Photo credit: Jobar News.
Other images show a side of the devastation caused to Zamalka, following the violent shelling of March 12, 2018.
Photo credit: Damascus Media Centre.
On Tuesday, March 13, 2018, the Civil Defense Centre in Zamalka was bombed, which resulted in the killing of one of its staff (Rifaat Idris) and the injury of three others. Besides the death of a woman named "Tasneem al-Ghadab", a displaced from Herzma town.
Image shows the victim "Rifaat Idris" before his death as a result of an air raid on the Civil Defense Centre in Zamalka on March 13, 2018.
Photo credit: Syrian Civil Defense in Rif Dimashq.
On Wednesday, 14 March 2018, shelling residential neighborhoods in Zamalka continued, as the town was targeted with five air raids and fired with four barrel bombs, which resulted in the death of a civilian (Walid Anas al-Zaw), as well as civilian casualties,
On Thursday 15 March 2018, after dozens of families displaced from Hamoryah city towards Zamalka town, Syrian regular forces’ helicopters dropped 24 barrel bombs on the town, causing a massacre of 20 civilian deaths, including 9 locals and 11internally displaced from the cities and towns of (Jobar, Hazeh, Irbin, Beit Sawa, Hamoryah, Al-Abbada and Hawsh al-Zawahra), as well as some 70 civilian injures, including women and children, according to STJ field researcher, one of these barrel bombs was loaded with toxic gas, however, the medical centers received no suffocations, owing to the direction of the wind that took the gas to distant directions.
Qasim al-Shami, a media activist from Zamalka, spoked to STJ about the military escalation on Zamalka during March 2018, where he said:
"Zamalka is a densely populated town, with approximately 70 thousand inhabitants, 60 thousand of which are displaced from another areas. Zamalka town was relatively calm at the beginning of the military campaign, though it had been bombed but less than other areas had. The Regime intended not to bomb Zamalka intensively like what it did to other Eastern Ghouta areas, to let people displace to it from the rest cities and towns. Indeed a large number of civilians gathered in Zamalka. After the town had become overcrowded, specifically on March 10, 2018, pro-government forces escalated their shelling dramatically by Syrian and Russian warplanes, rocket launchers and helicopters, which dropped barrel bombs on residential neighborhoods. The Regime targeted the town with more than six ground-to-ground missiles and missiles carrying cluster bombs fired by warplanes.

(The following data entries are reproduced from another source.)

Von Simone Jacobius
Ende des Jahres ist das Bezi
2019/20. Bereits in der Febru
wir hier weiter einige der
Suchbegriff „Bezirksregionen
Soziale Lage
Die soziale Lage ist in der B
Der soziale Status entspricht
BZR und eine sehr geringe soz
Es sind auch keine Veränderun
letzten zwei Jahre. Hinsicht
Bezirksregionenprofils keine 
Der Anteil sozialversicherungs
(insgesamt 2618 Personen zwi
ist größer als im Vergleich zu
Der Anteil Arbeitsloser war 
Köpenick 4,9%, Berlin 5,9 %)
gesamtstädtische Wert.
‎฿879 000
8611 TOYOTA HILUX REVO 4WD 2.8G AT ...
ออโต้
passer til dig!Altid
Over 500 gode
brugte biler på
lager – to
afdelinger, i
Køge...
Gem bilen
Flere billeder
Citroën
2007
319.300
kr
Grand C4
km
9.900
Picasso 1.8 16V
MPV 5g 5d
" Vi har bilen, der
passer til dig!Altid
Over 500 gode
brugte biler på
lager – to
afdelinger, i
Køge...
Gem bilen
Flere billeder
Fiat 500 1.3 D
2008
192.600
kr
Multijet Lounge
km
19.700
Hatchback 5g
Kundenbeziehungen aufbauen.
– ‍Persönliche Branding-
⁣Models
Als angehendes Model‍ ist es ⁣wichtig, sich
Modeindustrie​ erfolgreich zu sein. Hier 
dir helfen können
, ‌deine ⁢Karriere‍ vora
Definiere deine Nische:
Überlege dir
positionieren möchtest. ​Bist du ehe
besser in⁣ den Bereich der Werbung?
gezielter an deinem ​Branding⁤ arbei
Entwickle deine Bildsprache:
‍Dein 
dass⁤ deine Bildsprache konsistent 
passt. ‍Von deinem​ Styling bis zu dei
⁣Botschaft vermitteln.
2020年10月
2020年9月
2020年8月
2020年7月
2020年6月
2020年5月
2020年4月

This dangerous escalation led to massacres of civilians, where 11 civilians killed on Monday March 12, 2018, and that had been preceded by another massacre of seven members from the same family on Sunday, March 11, 2018.”
Al-Shami noted that the pro-government forces had recently promoted that; Jobar, Zamalka and Ein Tarma, is a triangle where the militants and people of Hamoryah, Saqba, Kafr Batna and Jisreen who do not want to settle with the regular Syrian forces should head to. Explaining that the announcement was a part of the prevarication policy, the Syrian regular forces pursued, that the latter intended to gather the greatest possible number of civilians in one place to bomb them, with the aim of perpetrating the largest number of massacres against the people of Eastern Ghouta.
Images show some of the injured civilians, following the violent shelling on Zamalka during March 2018.
Photo credit: Damascus Media Centre.
Video footage aired by Syrian Scene Agency showed a side of recovering bodies following the massacre in Zamalka on Monday, 13 March 2018.
Damascus Media Centre also published a video footage showed the rotation of more than one helicopter in shelling Zamalka and Hazeh with barrel bombs on March 15, 2018.
[1] According to several sources, it was formed following the recent military campaign launched by the Syrian forces on Eastern Ghouta on 18 February 2018, after the United Nations entered the scene to broker negotiations between Faylaq al-Rahman and the Russians.